• **CONSIGNA 1**
Según el diario de viaje, ¿qué cosas proyectan sus sombras sobre el techo de la habitación? Enuméralas todas.

• **SECCIÓN DEL DOCUMENTO**
Tunxi, Huangshan, Guilin, Yangshou, el río Li

Guilin

Tunxi (o Huangshan city), 24 de julio


Terminé Demonios. Grandiosa la última parte, grandioso ese imprevisible desenlace.
Bajamos de Tangkou esta mañana. Terminamos de mal humor: el olor del dinero fácil bajo las narices de algunos taxistas, hoteleros, etc., crea situaciones cabreantes. Cosas del hecho de viajar.
Todavía las piernas acusan los miles de peldaños de ayer. Hoy viajamos separados, miro por la ventana, observo las caras a mi alrededor, los búfalos en el río, los campesinos, con el agua hasta la rodilla, laborando el arroz. Al salir de una curva el autobús pierde el control y empieza a bambolearse de un lado a otro de la carretera aproximándose peligrosamente a un talud que termina cien metros más allá en el río. Se detiene aparatosamente en el borde. No hay reventón, después de un largo rato nos ponemos en marcha a una muy discreta velocidad.






Es hermoso mirar el paisaje durante horas y horas mientras uno se aleja camino de no sé sabe qué. Berta no pierde el tiempo, también le da para enamorarse, aunque ahora lo tiene más crudo porque las chinas son con mucho más interesantes que ellos. Son gente francamente afectiva y tratable, lástima que nuestros sistemas de comunicación sean incompatibles. Hemos hecho algún esfuerzo por aprender chino pero su estructura tonal (una misma sílaba la entonan de cinco maneras diferentes, dando como resultado cinco significados distintos) y nuestro deficiente oído lo hacen verdaderamente difícil.





Tunxi, 25 de julio


Una estrecha abertura entre las dos cortinas proyecta un ángulo de luz sobre el techo, las sombras de los viandantes, los coches o los rickshaw se mueven en lo alto en una realidad paralela como si se tratara de un eslabón entre el sueño y la vigilia. Estamos en un tercer piso. Me despierto, observo los elementos de esta habitación, escucho el ruido motorizado, aparatoso que sube de la calle, el siseo del aire acondicionado. Recuerdo una habitación de un hotel de Génova que describí en mi primera novela, la sensación de estar viendo lo que me rodea como desde un segundo plano de la conciencia, percibiendo la habitación a través de mi cuerpo de músculos doloridos, de laxitud activa, de expectativa pasiva, como alguien que tuviera todo el cuerpo amortajado y mirara a través de una pequeña abertura blanca. El cuerpo inmovilizado, la vista describiendo lentos círculos a su alrededor.

• **CONSIGNA 2**
Enumera cada línea del listado que aparece a continuación en la que figure la cadena "appartiennent", copiándola tal cual. Las mayúsculas y minúsculas cuentan.

Entradas de datos almacenados:

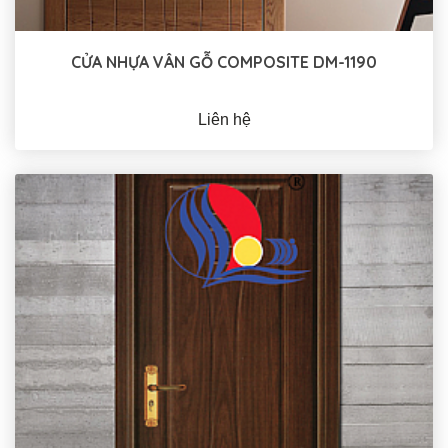
CỬA NHỰA VÂN GỖ COMPOSITE DM-1190
Liên hệ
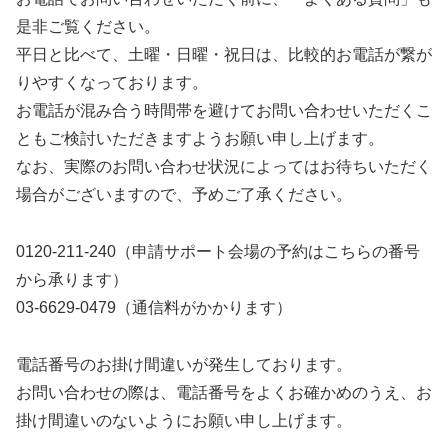
是非ご覧ください。
平日と比べて、土曜・日曜・祝日は、比較的お電話が繋が
りやすくなっております。
お電話が混み合う時間帯を避けてお問い合わせいただくこ
ともご検討いただきますようお願い申し上げます。
なお、実際のお問い合わせ状況によってはお待ちいただく
場合がございますので、予めご了承ください。
0120-211-240（申請サポート会場の予約はこちらの番号
から承ります）
03-6629-0479（通信料がかかります）
電話番号のお掛け間違いが発生しております。
お問い合わせの際は、電話番号をよくお確かめのうえ、お
掛け間違いのないようにお願い申し上げます。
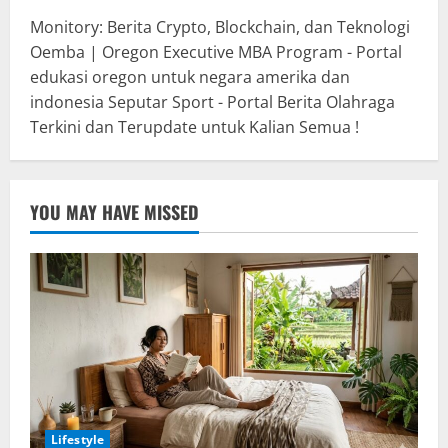
Monitory: Berita Crypto, Blockchain, dan Teknologi
Oemba | Oregon Executive MBA Program - Portal
edukasi oregon untuk negara amerika dan
indonesia
Seputar Sport - Portal Berita Olahraga
Terkini dan Terupdate untuk Kalian Semua !
YOU MAY HAVE MISSED
Lifestyle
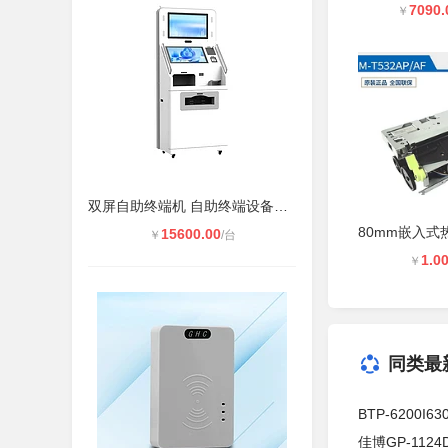
7090.
￥
双屏自助终端机 自助终端设备一体机
15600.00
￥
/台
1.0
￥
同类最
BTP-6200
佳博GP-11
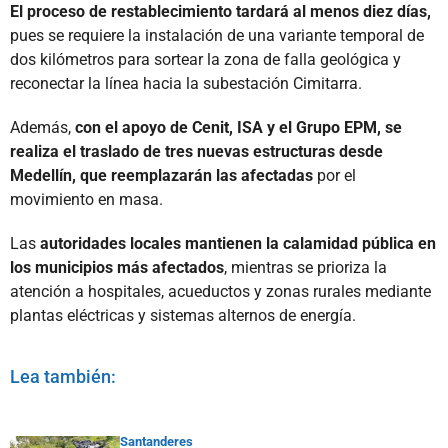
El proceso de restablecimiento tardará al menos diez días,
pues se requiere la instalación de una variante temporal de
dos kilómetros para sortear la zona de falla geológica y
reconectar la línea hacia la subestación Cimitarra.
Además,
con el apoyo de Cenit, ISA y el Grupo EPM, se
realiza el traslado de tres nuevas estructuras desde
Medellín, que reemplazarán las afectadas
por el
movimiento en masa.
Las
autoridades locales mantienen la calamidad pública en
los municipios más afectados
, mientras se prioriza la
atención a hospitales, acueductos y zonas rurales mediante
plantas eléctricas y sistemas alternos de energía.
Lea también:
Santanderes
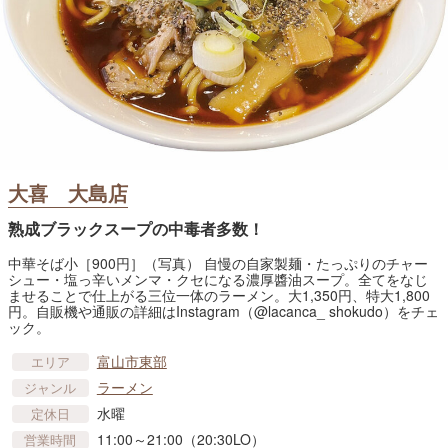
大喜 大島店
熟成ブラックスープの中毒者多数！
中華そば小［900円］（写真） 自慢の自家製麺・たっぷりのチャー
シュー・塩っ辛いメンマ・クセになる濃厚醬油スープ。全てをなじ
ませることで仕上がる三位一体のラーメン。大1,350円、特大1,800
円。自販機や通販の詳細はInstagram（@lacanca_ shokudo）をチェ
ック。
富山市東部
エリア
ラーメン
ジャンル
水曜
定休日
11:00～21:00（20:30LO）
営業時間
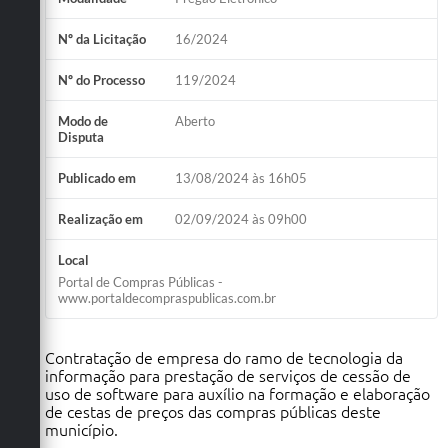
Nº da Licitação
16/2024
Nº do Processo
119/2024
Modo de
Aberto
Disputa
Publicado em
13/08/2024 às 16h05
Realização em
02/09/2024 às 09h00
Local
Portal de Compras Públicas -
www.portaldecompraspublicas.com.br
Contratação de empresa do ramo de tecnologia da
informação para prestação de serviços de cessão de
uso de software para auxílio na formação e elaboração
de cestas de preços das compras públicas deste
município.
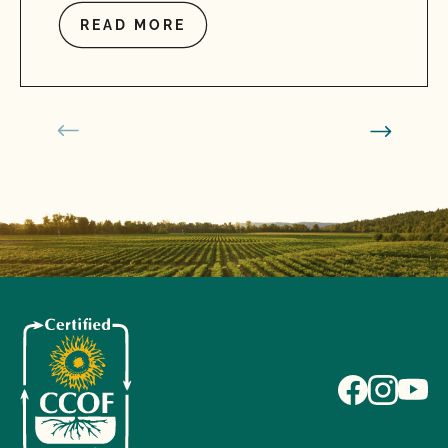
READ MORE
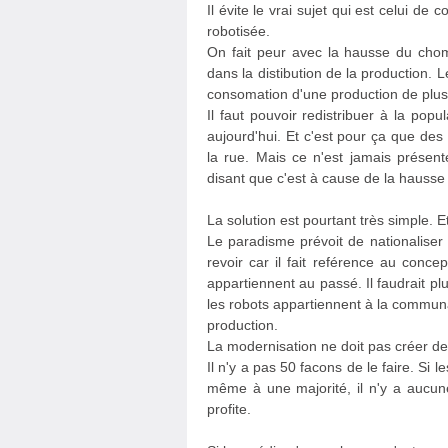
Il évite le vrai sujet qui est celui d
robotisée.
On fait peur avec la hausse du cho
dans la distibution de la production.
consomation d'une production de plus
Il faut pouvoir redistribuer à la popu
aujourd'hui. Et c'est pour ça que de
la rue. Mais ce n'est jamais présen
disant que c'est à cause de la hausse 
La solution est pourtant très simple. Et
Le paradisme prévoit de nationaliser
revoir car il fait reférence au conc
appartiennent au passé. Il faudrait p
les robots appartiennent à la communa
production.
La modernisation ne doit pas créer de
Il n'y a pas 50 facons de le faire. Si
même à une majorité, il n'y a aucu
profite.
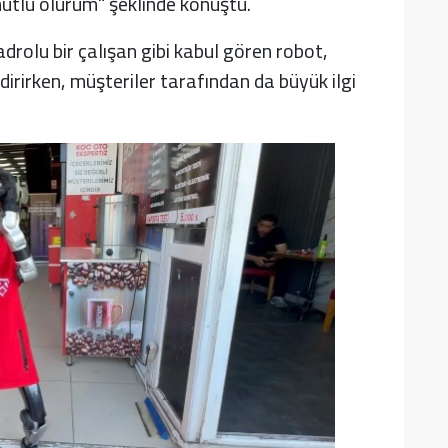
tlu olurum" şeklinde konuştu.
rolu bir çalışan gibi kabul gören robot,
dirirken, müşteriler tarafından da büyük ilgi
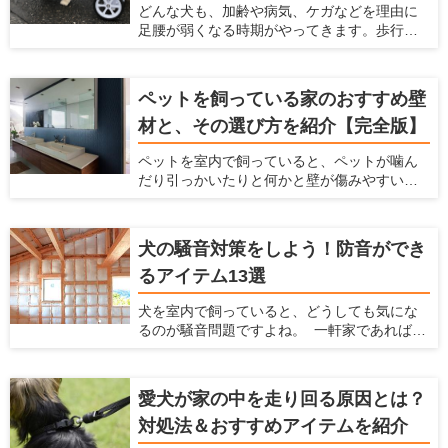
どんな犬も、加齢や病気、ケガなどを理由に
役立ちます。 この記事では、ご飯台を使うメ
足腰が弱くなる時期がやってきます。歩行が
リットと選び方、おすすめのアイテムを7つ紹
困難になり、思うように動けなくなったとき
介します。
に役立つのが犬用車椅子です。 愛犬と飼い主
さんにとって、少しの距離でも一緒に歩ける
ペットを飼っている家のおすすめ壁
時間は貴重です。たとえ体が不自由であって
材と、その選び方を紹介【完全版】
も、犬用車椅子があれば愛犬の意思で行きた
い場所に移動できます。 寝たきりを予防する
ペットを室内で飼っていると、ペットが噛ん
ために、体力づくりの一環として犬用車椅子
だり引っかいたりと何かと壁が傷みやすいで
を利用するのも一つの方法です。この記事で
すし、ペットの汚れが付きやすいですよね。
は、犬用車椅子の選び方を説明するととも
ペットの臭いが染みついたり、ペットの鳴き
に、おすすめの製品7つを紹介します。
声が周りに漏れたりするのも、壁が原因のこ
犬の騒音対策をしよう！防音ができ
とがあります。 だからこそ、ペットを飼う時
るアイテム13選
にはこういった悩みを解決してくれる壁材を
選ぶ必要があります。 この記事では、ペット
犬を室内で飼っていると、どうしても気にな
を飼う家におすすめの壁材を紹介するととも
るのが騒音問題ですよね。 一軒家であれば周
に、愛犬家住宅だからこそ知っている壁材の
辺の住民、マンションであれば隣の部屋や下
選び方を解説します。
の階の住民から苦情が来る可能性がありま
す。 犬を飼っている時の騒音問題に対策する
愛犬が家の中を走り回る原因とは？
ための方法、商品をここでは紹介します。
対処法＆おすすめアイテムを紹介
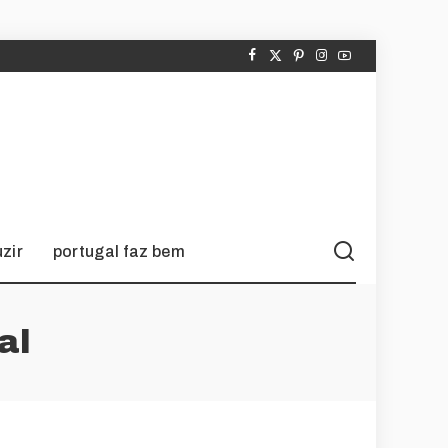
zir
portugal faz bem
al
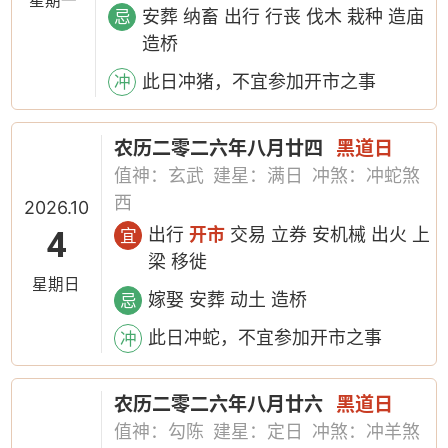
星期一
安葬 纳畜 出行 行丧 伐木 栽种 造庙
忌
造桥
此日冲猪，不宜参加开市之事
冲
农历二零二六年八月廿四
黑道日
值神：玄武
建星：满日
冲煞：冲蛇煞
西
2026.10
4
出行
开市
交易 立券 安机械 出火 上
宜
梁 移徙
星期日
嫁娶 安葬 动土 造桥
忌
此日冲蛇，不宜参加开市之事
冲
农历二零二六年八月廿六
黑道日
值神：勾陈
建星：定日
冲煞：冲羊煞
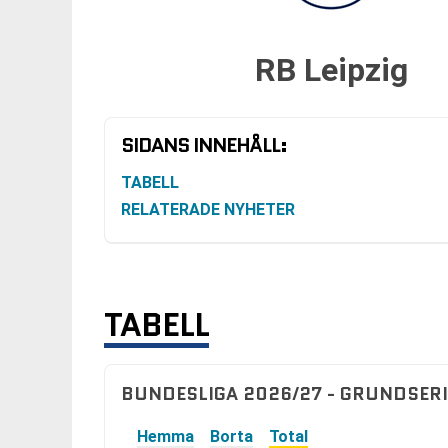
RB Leipzig
SIDANS INNEHÅLL:
TABELL
RELATERADE NYHETER
TABELL
BUNDESLIGA 2026/27 - GRUNDSERI
Hemma
Borta
Total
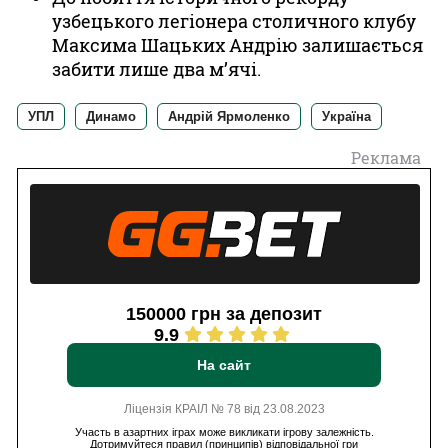
узбецького легіонера столичного клубу
Максима Шацьких Андрію залишається
забити лише два м’ячі.
УПЛ
Динамо
Андрій Ярмоленко
Україна
Реклама
150000 грн за депозит
9.9
На сайт
Ліцензія КРАІЛ № 78 від 23.08.2023
Участь в азартних іграх може викликати ігрову залежність.
Дотримуйтеся правил (принципів) відповідальної гри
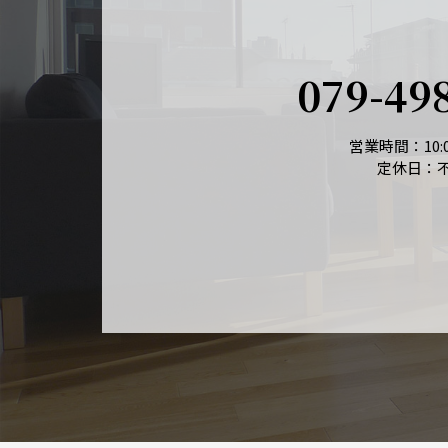
079-49
営業時間：10:0
定休日：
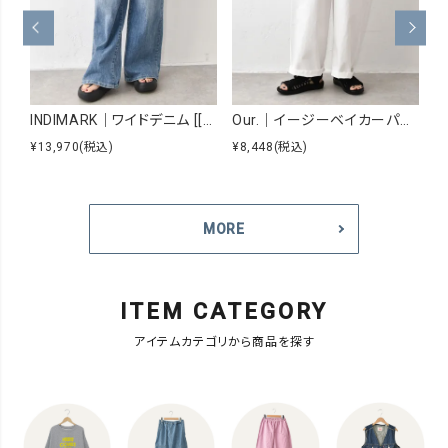
INDIMARK｜ワイドデニム [[WJ167]][C]
Our.｜イージーベイカーパンツ [[Our-026]][C]
¥13,970
(税込)
¥8,448
(税込)
¥6
MORE
ITEM CATEGORY
アイテムカテゴリから商品を探す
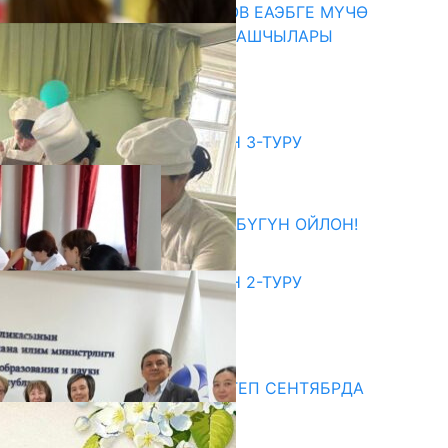
ПРЕЗИДЕНТ САДЫР ЖАПАРОВ ЕАЭБГЕ МҮЧӨ
МАМЛЕКЕТТЕРДИН ӨКМӨТ БАШЧЫЛАРЫ
МЕНЕН ЖОЛУГУШТУ
07.08.2026
битуриент
ЖОЖДОРГО КАБЫЛ АЛУУНУН 3-ТУРУ
БАШТАЛДЫ
27.07.2026
ӨЗҮҢДҮН КЕЛЕЧЕГИҢ ҮЧҮН БҮГҮН ОЙЛОН!
20.07.2026
ЖОЖДОРГО КАБЫЛ АЛУУНУН 2-ТУРУ
БАШТАЛДЫ
20.07.2026
едиа
СУЗАКТА 750 ОРУНДУУ МЕКТЕП СЕНТЯБРДА
ПАЙДАЛАНУУГА БЕРИЛЕТ
07.08.2025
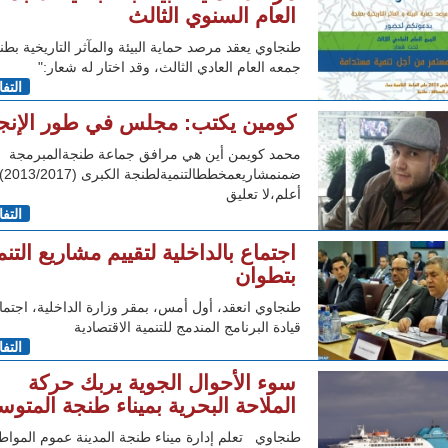
العام السنوي الثالث
طنجاوي يعقد مرصد حماية البيئة والمآثر التاريخية بطن
جمعه العام العادي الثالث، وقد اختار له شعار:"
التف
كومين يكتب: مجلس في طور الإنجا
محمد كويمن أين هي مرافق جماعة طنجةالمبرمجة
ضمنمشا
أعلم،لا تعليق
التف
اجتماع بالداخلية لتقييم مشاريع التنم
بتطوان
طنجاوي انعقد، أول أمس، بمقر وزارة الداخلية، اجتماع
قيادة البرنامج المندمج للتنمية الاقتصادية
التف
سوء الأحوال الجوية يربك حركة
الملاحة البحرية بميناء طنجة المتو
طنجاوي تعلم إدارة ميناء طنجة المدينة عموم المواطن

• **RESPUESTA 1**
Los viandantes, los coches y los rickshaw.

• **RESPUESTA 2**
appartiennent au passé. Il faudrait p
les robots appartiennent à la communa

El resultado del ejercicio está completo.